Peter Gordon in The Nation:
n April 6, 1967, Theodor W. Adorno accepted an invitation from the Association of Socialist Students at the University of Vienna to deliver a lecture on “aspects of the new right-wing extremism.” The topic held a special urgency: The National Democratic Party, a recently founded neofascist group in West Germany, was surging in popularity and would soon surpass the official 5 percent threshold needed to secure representation in seven of Germany’s 11 regional parliaments. In Europe after World War II, Adorno was highly esteemed not only for his philosophical and cultural writings but also for his analysis of the fascist tendencies that still survived in the so-called liberal democratic orders of the capitalist West, and the students and socialist activists gathered in Vienna were eager to hear his thoughts.

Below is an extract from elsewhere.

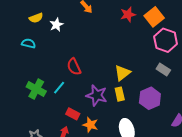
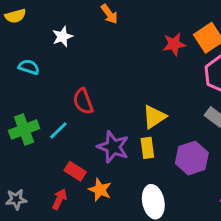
red star: (128, 14) -> (174, 44), moved
yellow semicircle: (36, 18) -> (15, 16), moved
cyan semicircle: (29, 43) -> (29, 67), moved
green cross: (36, 89) -> (24, 129), turned 36

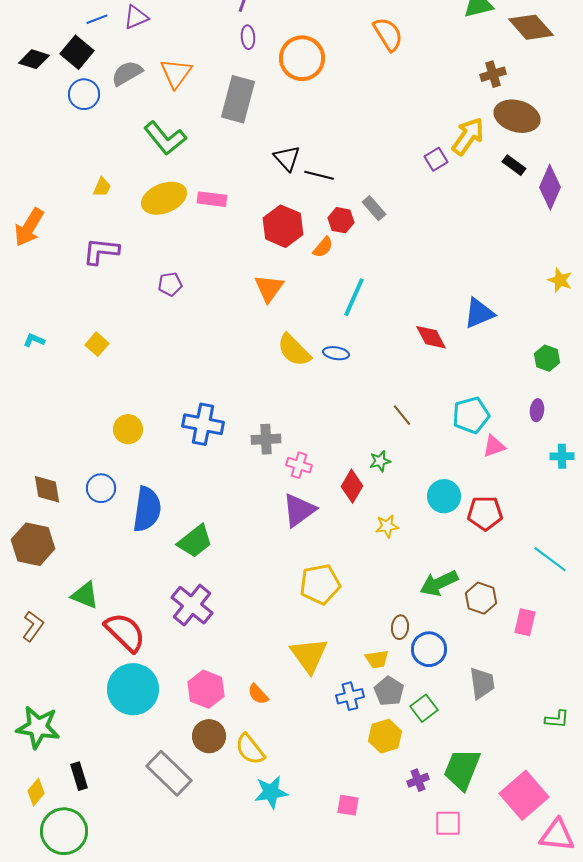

The lecture, though brief, addressed the specific instances of a neofascist resurgence in postwar West Germany. And it spoke to the general question of what fascism is and how we should think about challenges to liberal democracy that come from the extreme right. Liberal democracies, Adorno argued, are by their nature fragile; they are riven with contradictions and vulnerable to systemic abuse, and their stated ideals are so frequently violated in practice that they awaken resentment, opposition, and a yearning for extrasystemic solutions. Those who defend democracy must confront the persistent inequalities that breed this resentment and that prevent democracy from becoming what it claims to be.
Newly transcribed from a tape recording and now published in an English translation under the title Aspects of the New Right-Wing Extremism, the lecture reminds us of Adorno’s political engagement into the late 1960s.